I’m reminded of Don Draper of Mad Men, who really embodied this notion. In the first episode of the series, Draper walks into a client pitch with no idea what the campaign is going to be. Pete Campbell, the over-eager account executive, foolishly did research and prepared for the meeting. Campbell presents his research, but his idea is completely destroyed by the sheer abstract power of Draper’s amazing creative mind. And you know what? Draper’s idea is brilliant. That’s a popular notion of creative geniuses: that they have this supernatural ability to pull brilliant ideas out of the air around them that are perfectly fitted to the client and their situation. Everything between the first client contact and the presentation of the idea is a mystery.
Mike Monteiro, co-founder and design director of Mule Design in San Francisco, described design differently. He said that design is solving a problem within a set of constraints. That’s it—no mystery, no smoke and mirrors, no man behind the curtain. It’s a client (the business experts) and a design studio (the creative experts) working together as a team to solve a tangible business problem. That sounds much more approachable. And, in our experience, it’s also much more likely to actually help your business.
Design is nothing without a problem to solve, and it’s pointless unless it solves the right problem: your problem.
Your company is unique and so are its challenges. A company that sells most of its products on impulse buys has very different business needs than a company that needs to build long-term trust and authority to make a single much larger sale, and both of those problems are very different than a company that needs to change its image to grow with the rapidly-evolving world around it.
You know the unique problems of your company intimately.
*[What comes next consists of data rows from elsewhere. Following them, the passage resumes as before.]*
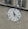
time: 11:21
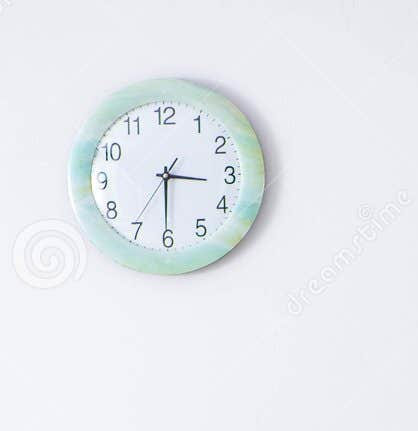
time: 3:30
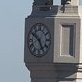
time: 4:50
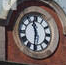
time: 11:31
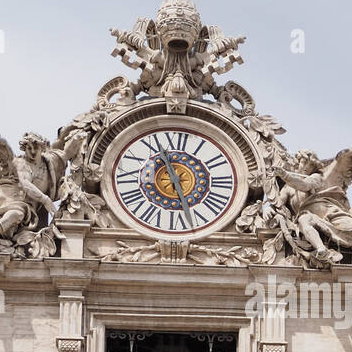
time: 11:27
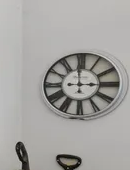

You’ve probably been tasked with fixing them. And anybody who’s been in that situation will tell you, that’s a very daunting place to be. There’s a bit of good news here: having a clear problem but a fuzzy or non-existent solution is actually a great place to start working with a creative agency.
The temptation can be to approach a design agency only after you have a solution in hand, but this can actually be counterproductive. Creative agencies are problem-solvers, and we do our best work when we work together with clients on solving problems. The burden of a great solution shouldn’t have to be on the business owner or marketing team—that’s what you pay the design studio for.
While Don Draper may be fine with a vague thought ignited by a spark of inspiration, in reality, practical creative solutions never happen on accident. They take painstaking iteration and research, and that all begins with landing on the exact problem that needs to be solved. A good design studio may deliver a great-looking site, but a great one will deliver a site that will effectively meet the unique needs of your business.
In the design world, this process of defining the unique problem and finding the most effective way to address it is called discovery. Good discovery is the most important part of any creative process. Albert Einstein was once asked what he would do if he had one hour to save the world. His response: “I would spend 55 minutes defining the problem and 5 minutes solving it.” Thankfully, most design studios are a little more efficient than Albert Einstein, but the point remains: working toward a solution means nothing if you’re solving the wrong problem.
When working with any external creative agency, be extremely wary of any that would start working on a solution before they know what the problem is. At MBB, our discovery process is designed to be both effective and painless. Solutions shouldn’t just be creative—they should be effective.